== Document section ==

# Pics of a Cigar Roller ... and one boat ...



## swingerofbirches (Jan 12, 2010)

I was down at the Sponge Docks yesterday evening and stepped into a fun little smoke shop called Serafin de Cuba to see what was going on. They had a roller in (which they typically do) so I asked to snap some pics and after the roller obliged, away I went ...

I haven't fooled with these pics at all (I plan to over the next couple of days) so I realize that there are some things to fix ... just wanted to post them up so you guys could get a kick out of them.





































And here's one small panoramic view of a scene that caught my eye ...


----------



## Habano (Jul 5, 2010)

Great pics Charlie and thank you for sharing.

Did you get a chance to pick one up and smoke it while soaking in the awesome views of the boat?


----------



## swingerofbirches (Jan 12, 2010)

Nope ... the boat pic came before I hit the shop and there wasn't time to light one up right there. I did grab a 5er and was going to light one up tonight, but I've been thinking more and more about heading down there on Saturday and smoking one on the spot while taking more pics. We'll see ... 

You know I picked you up one.


----------



## wahoofever (Jul 5, 2011)

My Dad winters right near Tarpon.

So that store is right on the docks ehh? I'll have to stop in next time I go down there.


----------



## Habano (Jul 5, 2010)

swingerofbirches said:


> Nope ... the boat pic came before I hit the shop and there wasn't time to light one up right there. I did grab a 5er and was going to light one up tonight, but I've been thinking more and more about heading down there on Saturday and smoking one on the spot while taking more pics. We'll see ...
> 
> You know I picked you up one.


That sounds like a great idea Charlie. Hopefully the weather is nice for a great smoke on the docks. Let me know how it smokes.

Awe thanks man I appreciate it, but you didn't have to. Hang to it and bring it up when come back home for the holidays and we'll light them up.


----------



## swingerofbirches (Jan 12, 2010)

wahoofever said:


> My Dad winters right near Tarpon.
> 
> So that store is right on the docks ehh? I'll have to stop in next time I go down there.


Yep, it's almost immediately on your left as you start down Dodecanese from Alt 19. 
Lmk when you're in town and we'll grab a smoke. 



Starbuck said:


> That sounds like a great idea Charlie. Hopefully the weather is nice for a great smoke on the docks. Let me know how it smokes.

===

#### Exercise
Copy the cigar roller thread starting with "# Pics of a" and going on through "away I went ...", substituting "tobacco store" for "smoke shop". The records have no connection to the cigar roller thread.

== Stored data ==

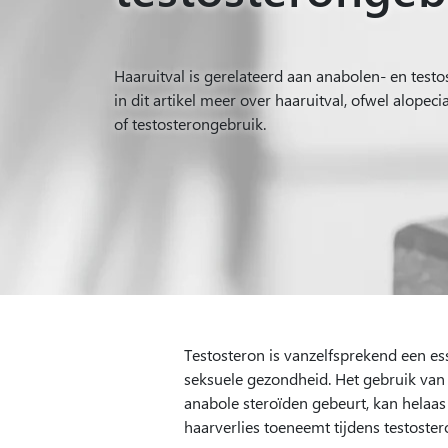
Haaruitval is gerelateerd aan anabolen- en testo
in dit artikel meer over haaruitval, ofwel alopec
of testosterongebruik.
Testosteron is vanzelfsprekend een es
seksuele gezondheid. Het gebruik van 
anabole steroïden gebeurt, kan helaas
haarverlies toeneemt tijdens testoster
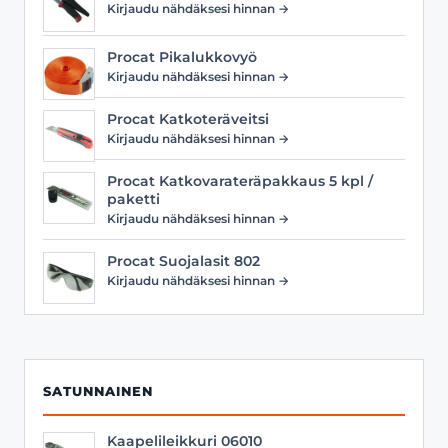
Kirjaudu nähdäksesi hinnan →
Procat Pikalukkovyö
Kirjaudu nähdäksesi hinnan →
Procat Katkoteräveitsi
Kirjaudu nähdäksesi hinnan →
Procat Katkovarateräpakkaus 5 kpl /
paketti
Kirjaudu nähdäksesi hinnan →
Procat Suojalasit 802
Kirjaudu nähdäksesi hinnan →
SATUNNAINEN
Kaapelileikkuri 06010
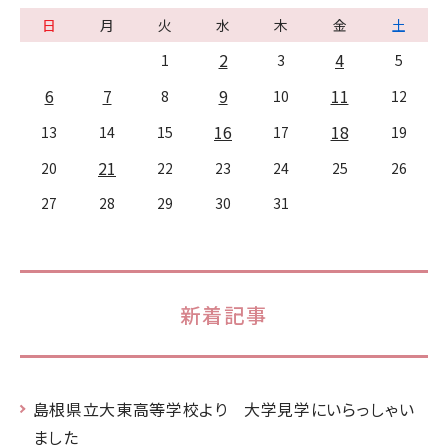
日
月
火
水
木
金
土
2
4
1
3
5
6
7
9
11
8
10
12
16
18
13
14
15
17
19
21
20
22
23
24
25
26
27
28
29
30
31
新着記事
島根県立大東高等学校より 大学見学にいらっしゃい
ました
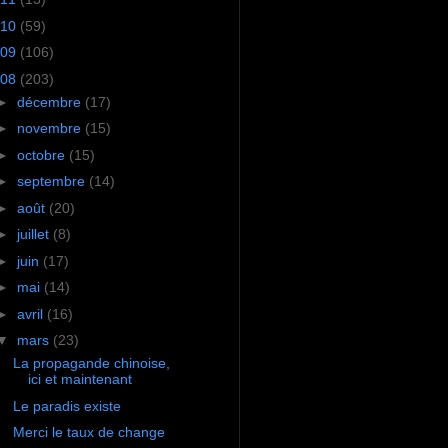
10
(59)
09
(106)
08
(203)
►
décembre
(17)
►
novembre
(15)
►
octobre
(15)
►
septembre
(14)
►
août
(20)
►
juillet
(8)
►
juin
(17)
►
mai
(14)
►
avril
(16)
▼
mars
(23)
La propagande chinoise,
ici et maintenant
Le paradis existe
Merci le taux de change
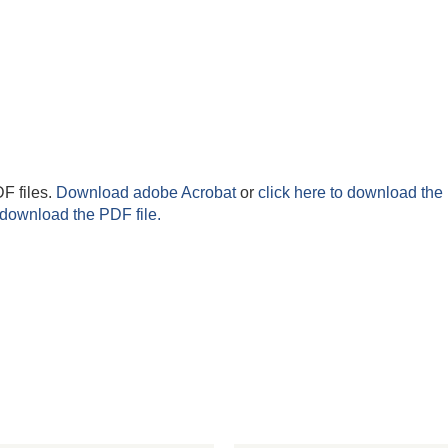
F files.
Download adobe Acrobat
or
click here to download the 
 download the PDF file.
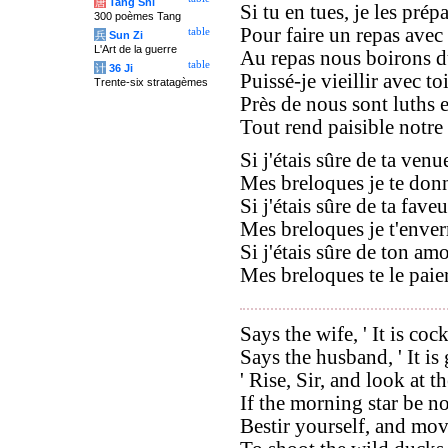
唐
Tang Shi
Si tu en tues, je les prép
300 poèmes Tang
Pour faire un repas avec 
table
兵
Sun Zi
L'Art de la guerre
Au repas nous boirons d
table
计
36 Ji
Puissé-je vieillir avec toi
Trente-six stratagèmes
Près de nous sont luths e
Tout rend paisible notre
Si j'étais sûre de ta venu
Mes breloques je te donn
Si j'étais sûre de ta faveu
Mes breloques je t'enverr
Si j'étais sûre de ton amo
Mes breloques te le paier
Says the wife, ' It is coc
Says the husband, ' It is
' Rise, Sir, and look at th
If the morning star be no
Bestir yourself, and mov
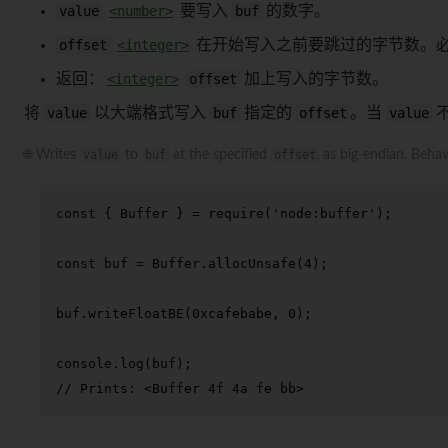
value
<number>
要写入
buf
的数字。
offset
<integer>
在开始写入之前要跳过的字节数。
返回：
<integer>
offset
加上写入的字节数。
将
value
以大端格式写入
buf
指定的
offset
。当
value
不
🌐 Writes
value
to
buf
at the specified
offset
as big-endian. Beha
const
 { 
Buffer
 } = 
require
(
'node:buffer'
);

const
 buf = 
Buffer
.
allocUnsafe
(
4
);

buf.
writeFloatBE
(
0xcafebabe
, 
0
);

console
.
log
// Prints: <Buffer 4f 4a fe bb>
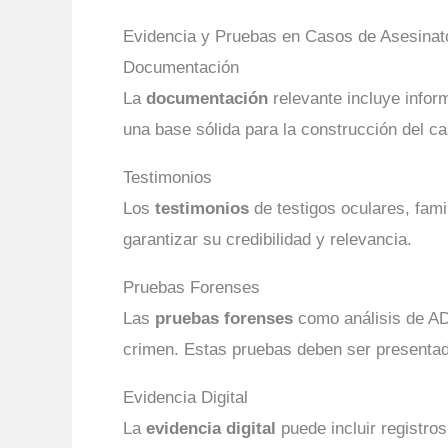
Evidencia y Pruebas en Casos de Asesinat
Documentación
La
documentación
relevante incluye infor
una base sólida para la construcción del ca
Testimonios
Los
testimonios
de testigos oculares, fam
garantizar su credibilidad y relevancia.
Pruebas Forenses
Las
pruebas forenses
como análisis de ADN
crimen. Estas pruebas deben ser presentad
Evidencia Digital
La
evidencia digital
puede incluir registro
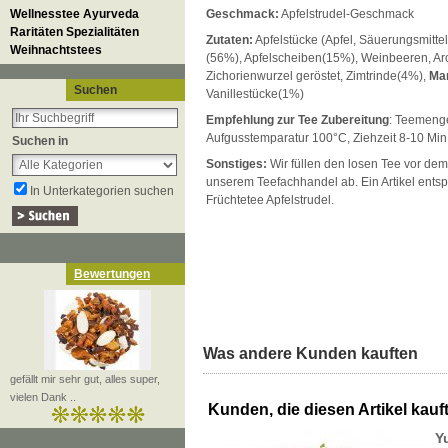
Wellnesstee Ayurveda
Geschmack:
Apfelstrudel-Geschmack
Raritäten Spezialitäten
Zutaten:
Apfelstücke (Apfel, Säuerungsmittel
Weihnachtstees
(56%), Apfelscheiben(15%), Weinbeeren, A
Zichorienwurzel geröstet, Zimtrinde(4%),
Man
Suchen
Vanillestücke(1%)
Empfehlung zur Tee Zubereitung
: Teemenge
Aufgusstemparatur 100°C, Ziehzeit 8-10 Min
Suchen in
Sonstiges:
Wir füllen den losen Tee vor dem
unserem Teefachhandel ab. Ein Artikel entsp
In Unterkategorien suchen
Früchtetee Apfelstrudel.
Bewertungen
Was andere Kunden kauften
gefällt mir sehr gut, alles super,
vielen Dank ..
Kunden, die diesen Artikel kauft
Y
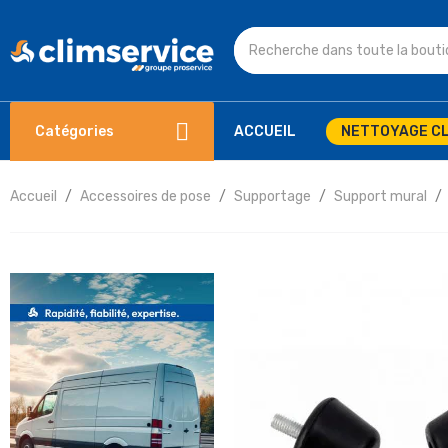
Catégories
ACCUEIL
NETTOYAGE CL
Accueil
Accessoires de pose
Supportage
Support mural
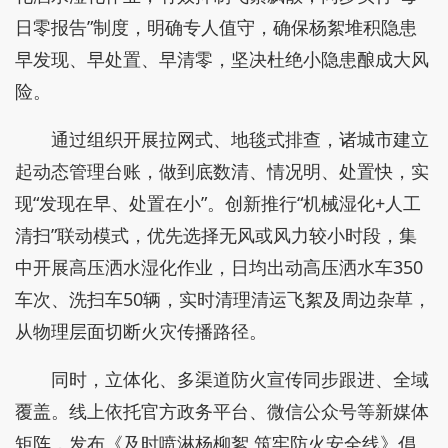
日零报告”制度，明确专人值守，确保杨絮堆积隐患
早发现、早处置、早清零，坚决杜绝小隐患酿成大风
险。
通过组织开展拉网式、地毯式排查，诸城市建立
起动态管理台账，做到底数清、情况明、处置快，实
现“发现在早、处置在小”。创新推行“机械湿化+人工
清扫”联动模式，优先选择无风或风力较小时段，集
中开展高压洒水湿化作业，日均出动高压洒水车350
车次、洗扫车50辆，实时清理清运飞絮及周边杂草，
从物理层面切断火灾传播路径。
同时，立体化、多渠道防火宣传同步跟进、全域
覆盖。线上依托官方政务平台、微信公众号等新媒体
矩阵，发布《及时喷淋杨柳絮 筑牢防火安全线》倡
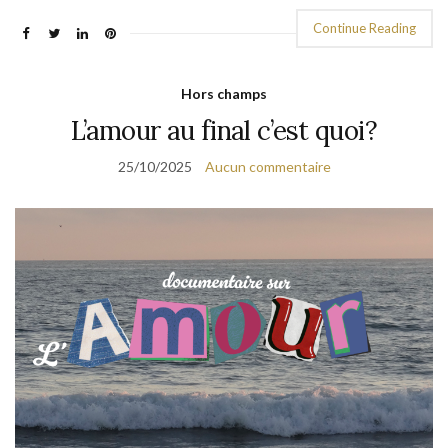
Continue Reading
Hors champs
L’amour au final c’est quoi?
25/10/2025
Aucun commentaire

===
== Stored data ==

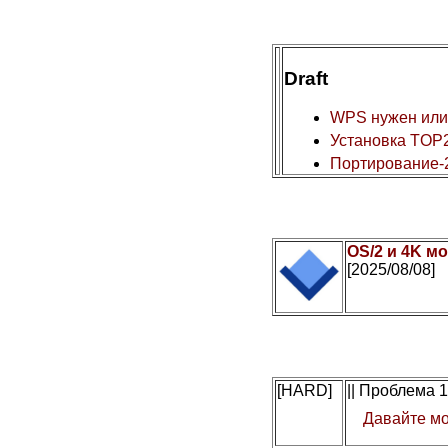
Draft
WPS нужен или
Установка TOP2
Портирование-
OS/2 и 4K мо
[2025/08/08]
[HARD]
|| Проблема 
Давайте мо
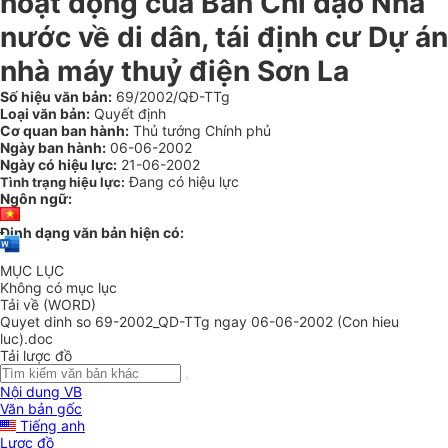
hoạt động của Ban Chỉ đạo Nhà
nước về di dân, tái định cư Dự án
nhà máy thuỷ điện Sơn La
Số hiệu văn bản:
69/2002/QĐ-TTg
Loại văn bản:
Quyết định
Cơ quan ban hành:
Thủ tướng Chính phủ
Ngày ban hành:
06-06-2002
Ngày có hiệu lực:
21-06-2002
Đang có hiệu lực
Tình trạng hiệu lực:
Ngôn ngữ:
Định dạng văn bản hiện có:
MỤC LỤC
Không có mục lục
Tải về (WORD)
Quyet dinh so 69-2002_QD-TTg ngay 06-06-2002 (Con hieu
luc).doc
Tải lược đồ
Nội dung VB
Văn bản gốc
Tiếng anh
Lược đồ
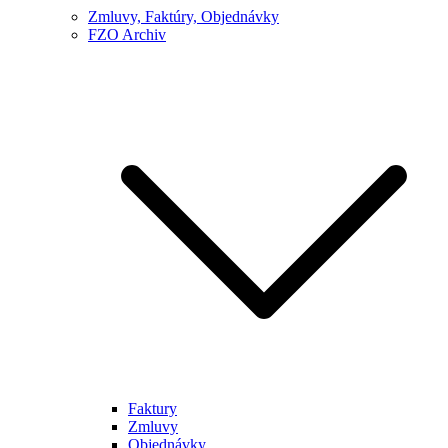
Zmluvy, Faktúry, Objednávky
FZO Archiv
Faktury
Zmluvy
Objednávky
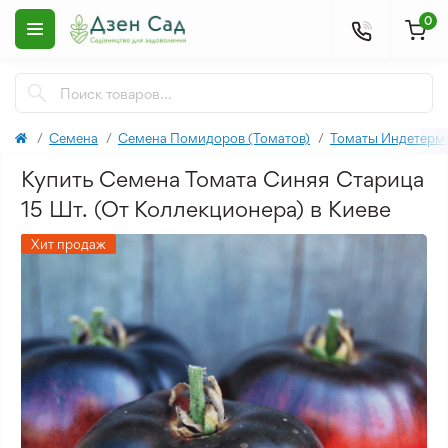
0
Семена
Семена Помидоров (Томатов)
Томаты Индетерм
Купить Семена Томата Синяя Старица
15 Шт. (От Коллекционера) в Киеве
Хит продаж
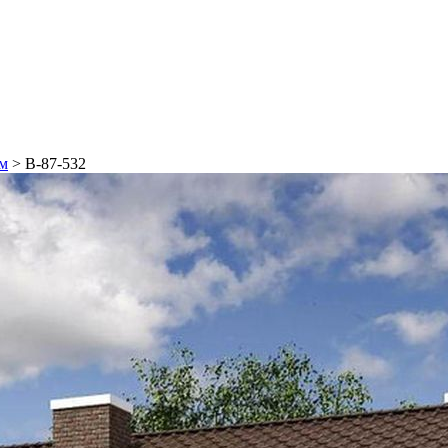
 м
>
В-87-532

===
== Stored data ==

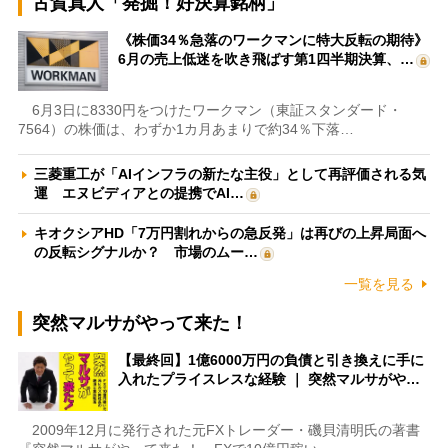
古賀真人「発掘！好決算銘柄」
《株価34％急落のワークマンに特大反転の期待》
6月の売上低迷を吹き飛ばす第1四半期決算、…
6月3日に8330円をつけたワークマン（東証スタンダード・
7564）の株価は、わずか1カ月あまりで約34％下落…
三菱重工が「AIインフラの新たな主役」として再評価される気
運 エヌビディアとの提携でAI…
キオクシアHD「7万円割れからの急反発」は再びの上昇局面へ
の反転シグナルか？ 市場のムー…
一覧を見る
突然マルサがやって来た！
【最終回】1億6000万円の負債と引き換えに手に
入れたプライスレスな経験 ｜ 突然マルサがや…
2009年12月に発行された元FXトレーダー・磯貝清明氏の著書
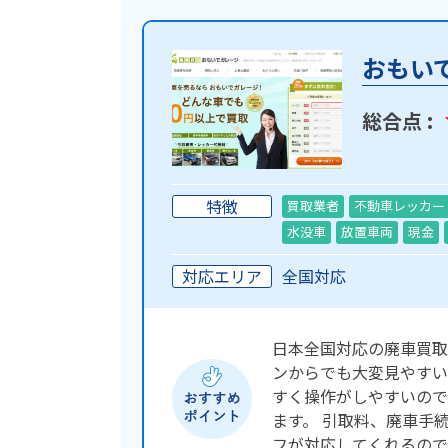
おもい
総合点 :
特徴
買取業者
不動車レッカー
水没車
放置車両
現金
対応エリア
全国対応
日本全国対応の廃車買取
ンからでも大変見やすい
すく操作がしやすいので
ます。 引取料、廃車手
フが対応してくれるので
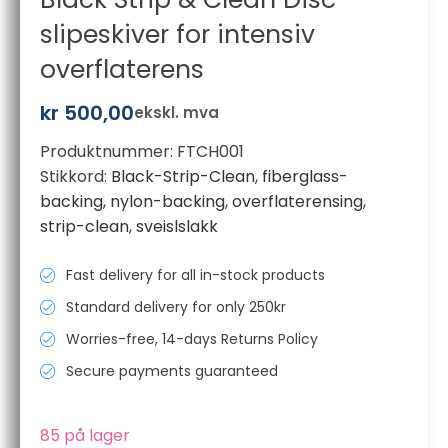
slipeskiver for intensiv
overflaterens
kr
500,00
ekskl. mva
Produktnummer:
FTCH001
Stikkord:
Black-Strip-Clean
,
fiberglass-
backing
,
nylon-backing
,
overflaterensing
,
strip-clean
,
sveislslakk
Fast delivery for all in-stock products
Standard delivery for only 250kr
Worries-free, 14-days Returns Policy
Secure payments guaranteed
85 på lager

===

#### Reply to the task
# Pics of a Cigar Roller ... and one boat ...



## swingerofbirches (Jan 12, 2010)

I was down at the Sponge Docks yesterday evening and stepped into a fun little tobacco store called Serafin de Cuba to see what was going on. They had a roller in (which they typically do) so I asked to snap some pics and after the roller obliged, away I went ...